Calandola’s plan of marching upon São Paulo de Loanda had been entirely put into abeyance and suspension by these recent events, and now was further suspended, for the moon had passed into an improper phase. No heavy action now might be taken until the sorcerers gave their consent. The moon does have great import to these Jaqqas, who think it has forcible operation in the body of man, and is the planet most prejudicial to his health, and to be shunned. On nights when the moon is fullest they do utter special prayers to their mokissos, and postpone any major deeds. Indeed, Kinguri once did tell me that he had forgotten his prayer of a certain time, and the moon shining upon his shoulder left him with such an extraordinary pain, and furious burning in it, that he was like to run mad, but in the end, with force of medicines and cures, after long torment was he eased.

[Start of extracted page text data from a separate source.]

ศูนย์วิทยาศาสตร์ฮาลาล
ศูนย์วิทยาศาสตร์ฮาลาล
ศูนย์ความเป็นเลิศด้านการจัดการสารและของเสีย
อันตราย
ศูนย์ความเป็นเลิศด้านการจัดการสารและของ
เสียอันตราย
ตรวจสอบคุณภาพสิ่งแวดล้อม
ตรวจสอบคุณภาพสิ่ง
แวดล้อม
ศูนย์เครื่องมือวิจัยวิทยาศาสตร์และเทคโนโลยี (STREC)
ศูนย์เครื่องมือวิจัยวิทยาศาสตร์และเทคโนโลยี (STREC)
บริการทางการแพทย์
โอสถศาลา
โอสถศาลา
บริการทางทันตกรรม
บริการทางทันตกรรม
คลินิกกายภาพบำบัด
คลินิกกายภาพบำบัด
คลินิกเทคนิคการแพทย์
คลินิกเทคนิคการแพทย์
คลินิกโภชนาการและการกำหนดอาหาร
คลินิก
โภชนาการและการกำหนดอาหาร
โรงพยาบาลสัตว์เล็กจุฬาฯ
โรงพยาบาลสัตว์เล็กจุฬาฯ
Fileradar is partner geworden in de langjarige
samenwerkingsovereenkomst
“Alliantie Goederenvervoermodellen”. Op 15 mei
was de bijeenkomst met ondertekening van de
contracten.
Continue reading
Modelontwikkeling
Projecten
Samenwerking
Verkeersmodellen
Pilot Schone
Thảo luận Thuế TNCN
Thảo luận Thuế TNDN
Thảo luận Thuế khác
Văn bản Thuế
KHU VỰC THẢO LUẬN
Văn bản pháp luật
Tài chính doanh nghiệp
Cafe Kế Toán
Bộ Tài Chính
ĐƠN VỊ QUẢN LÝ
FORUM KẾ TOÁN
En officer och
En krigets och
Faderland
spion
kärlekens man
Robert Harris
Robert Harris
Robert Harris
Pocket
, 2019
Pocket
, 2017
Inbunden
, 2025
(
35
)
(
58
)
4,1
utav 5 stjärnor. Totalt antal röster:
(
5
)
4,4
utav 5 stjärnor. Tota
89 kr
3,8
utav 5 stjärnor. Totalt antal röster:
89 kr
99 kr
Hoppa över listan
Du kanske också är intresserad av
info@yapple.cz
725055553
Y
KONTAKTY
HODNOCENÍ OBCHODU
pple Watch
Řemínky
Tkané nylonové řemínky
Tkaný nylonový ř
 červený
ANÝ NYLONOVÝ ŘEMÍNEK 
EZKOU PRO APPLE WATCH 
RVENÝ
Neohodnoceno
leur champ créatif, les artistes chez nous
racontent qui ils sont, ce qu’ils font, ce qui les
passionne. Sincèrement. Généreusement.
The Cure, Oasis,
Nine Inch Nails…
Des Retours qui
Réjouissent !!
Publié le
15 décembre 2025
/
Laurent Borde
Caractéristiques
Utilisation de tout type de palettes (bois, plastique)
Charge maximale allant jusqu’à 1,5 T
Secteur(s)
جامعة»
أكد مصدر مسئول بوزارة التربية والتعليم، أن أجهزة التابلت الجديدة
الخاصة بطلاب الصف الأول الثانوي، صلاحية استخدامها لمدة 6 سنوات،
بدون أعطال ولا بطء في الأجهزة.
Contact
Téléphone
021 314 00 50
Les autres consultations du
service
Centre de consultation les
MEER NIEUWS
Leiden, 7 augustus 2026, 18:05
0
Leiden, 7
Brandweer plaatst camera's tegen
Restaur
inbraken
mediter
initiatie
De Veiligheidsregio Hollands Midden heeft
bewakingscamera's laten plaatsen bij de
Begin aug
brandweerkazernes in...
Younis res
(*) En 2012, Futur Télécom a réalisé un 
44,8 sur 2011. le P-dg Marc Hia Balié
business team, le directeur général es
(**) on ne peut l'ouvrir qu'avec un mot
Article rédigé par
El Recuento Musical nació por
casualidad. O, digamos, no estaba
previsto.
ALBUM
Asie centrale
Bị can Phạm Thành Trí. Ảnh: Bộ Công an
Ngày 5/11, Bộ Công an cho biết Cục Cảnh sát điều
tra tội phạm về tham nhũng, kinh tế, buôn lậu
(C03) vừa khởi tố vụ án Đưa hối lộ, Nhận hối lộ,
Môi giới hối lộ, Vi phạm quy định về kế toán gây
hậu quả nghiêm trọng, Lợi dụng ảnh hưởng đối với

The slaying of Dona Teresa required a grand feast, and the feast could not just then be held owing to the moon, and the war could not begin until the feast, and therefore all stood still, held unmoving upon the brink.

God’s blood, but I would not have her slain!

She was huge in my mind, and for all that she had done against me, I could not forget how she had cared for me in that ancient illness of mine, and our early love, and the closeness we once had had; nor was I unmindful of her beauty and the fire that it kindled in me; and I think that even though I had hurled her carven image into the river, yet even now it still held a power over me, reaching forth across many leagues to impinge upon my soul. How could I let her perish? I had vowed to protect her; that vow still bound me; and if I stood idly by and let her die the death, I should be no man. Yet she was doomed, and she was well guarded, and it would be worth both our lives for me to make any sort of rash attempt at freeing her. Nor could I win her pardon from the Imbe-Jaqqu. So I did brood a day and a second day, without reaching a resolution, and time was running short for Dona Teresa. Soon I should have to act, or know that I had failed her. He that is in the dance must needs dance on, though he do but hop.